After the plants grow to a sufficient size, they are either placed in a Tubular Grow System (TGS), or an Elevated Grow System (EGS), essentially mobile towers of the TGS. They are similar in that the structures hold plants in place while piping brings water and additives throughout the system, constantly recycling itself. The light systems they use are T5 fluorescent lights, T12 fluorescent lights (which adds the elusive blue light to the spectrum), and LED lights (the most efficient which gives off the most of the spectrum of light). The system also has a dehumidifier, which holds the power of life and death for the plants (due to the lack of natural weather), an air conditioner and lots of fans for ventilation so that plants can have some resistance to grow stronger, which in nature the wind usually provides. One corner has a tent that holds a very specific experiment being conducted by Shelby Johnson, ’16. The tent uses high pressure sodium light, giving off different wavelengths of light and a higher temperature. Johnson is working with the flowering bush Madagascar Periwinkle, Catharanthus roseus, to find how the plant grows hydroponically and traditionally. Her main research however is for vinchristine, a chemical compound which appears naturally in the plant. It is an alkaloid used in chemotherapy.

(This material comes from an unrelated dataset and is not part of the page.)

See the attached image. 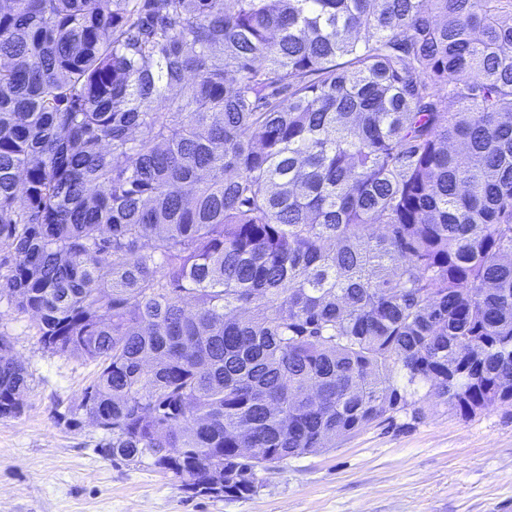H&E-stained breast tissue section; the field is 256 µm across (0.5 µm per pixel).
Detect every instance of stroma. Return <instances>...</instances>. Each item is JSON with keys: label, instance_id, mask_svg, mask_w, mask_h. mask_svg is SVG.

The most common thing people ask Smith after she mentions she works with hydroponics is why it is so much better than traditional agriculture. Smith tells me that there is very low water loss involved in the process, and that it has a low impact compared to large scale agriculture. There’s no fertilizer that can run off into a watershed, and it saves space. The little waste the lab creates is completed. Smith pushes for organics, as she finds that although it is slow, there are so many more minerals and vitamins humans can ingest than are found in inorganics which grow quicker (The lab does have a section dedicated to organics, however the lab as an entirety is not). I mentioned that staple crops, such as wheat, rice, and corn would be difficult to grow at this scale, to which Smith replied that there is ground breaking work going on currently that has the cash crops rice and cotton being grown in similar systems.

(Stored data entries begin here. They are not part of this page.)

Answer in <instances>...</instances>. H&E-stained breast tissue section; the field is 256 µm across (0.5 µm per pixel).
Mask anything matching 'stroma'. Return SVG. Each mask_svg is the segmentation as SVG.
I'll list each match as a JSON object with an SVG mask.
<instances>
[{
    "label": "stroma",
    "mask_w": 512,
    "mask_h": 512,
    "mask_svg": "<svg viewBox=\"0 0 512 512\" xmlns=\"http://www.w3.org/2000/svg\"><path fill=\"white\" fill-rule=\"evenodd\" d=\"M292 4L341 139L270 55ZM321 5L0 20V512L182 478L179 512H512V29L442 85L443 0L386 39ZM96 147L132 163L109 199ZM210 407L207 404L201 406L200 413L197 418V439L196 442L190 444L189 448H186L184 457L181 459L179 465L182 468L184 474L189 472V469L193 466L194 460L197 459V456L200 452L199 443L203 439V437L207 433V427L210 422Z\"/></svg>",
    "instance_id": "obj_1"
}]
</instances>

When I asked about the energy required for the lab, which I figured was quite a lot compared to traditional agriculture, Smith was quick to mention that the lab constantly monitors their electricity use, which surprisingly isn’t much. The lights do not require a lot of energy to run, and the water is mostly run through gravity. The naysayers to hydroponics often bring up the start-up capital required to run systems, especially for commercial gains. Truth be told, it is quite high. Smith, however, with a hint of pride, mentions that for $150 a person could purchase their own system for roughly fifteen plants, allowing gardening year round, from a farm house in Montana, to a loft in lower Manhattan (if a reader is interested Grow RI is the main supplier of SRU’s lab).

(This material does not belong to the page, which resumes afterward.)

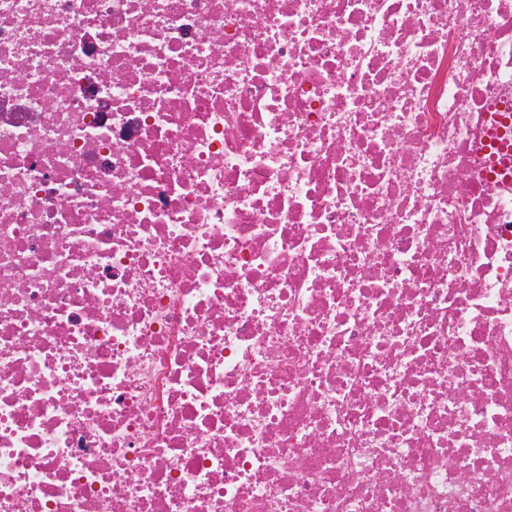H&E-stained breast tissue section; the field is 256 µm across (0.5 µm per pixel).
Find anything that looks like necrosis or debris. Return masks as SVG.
<instances>
[{"label": "necrosis or debris", "instance_id": "1", "mask_svg": "<svg viewBox=\"0 0 512 512\" xmlns=\"http://www.w3.org/2000/svg\"><path fill=\"white\" fill-rule=\"evenodd\" d=\"M0 512H512V0H0Z\"/></svg>", "mask_w": 512, "mask_h": 512}]
</instances>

The SRU research lab practices a lot of outreach in order to get support from the outside. They have taken on a couple of interns from the Met school, and have also worked a lot in educating local schools on hydroponics. Zoe Moska, ’15, visits these schools to help set up and maintain hydroponic systems that the students can grow their own plants. Occasionally they’ll take the crops from SRU’s lab to a Farmers Market to sell, but mostly to educate the public on hydroponics. “Farming isn’t supposed to hurt the land,” Smith tells me in closing, “This, combined with medium organic farms, could be the future of agriculture.” The passion she speaks of for her work, and the pride she displays in this technology, made me confident that it very well could be one day.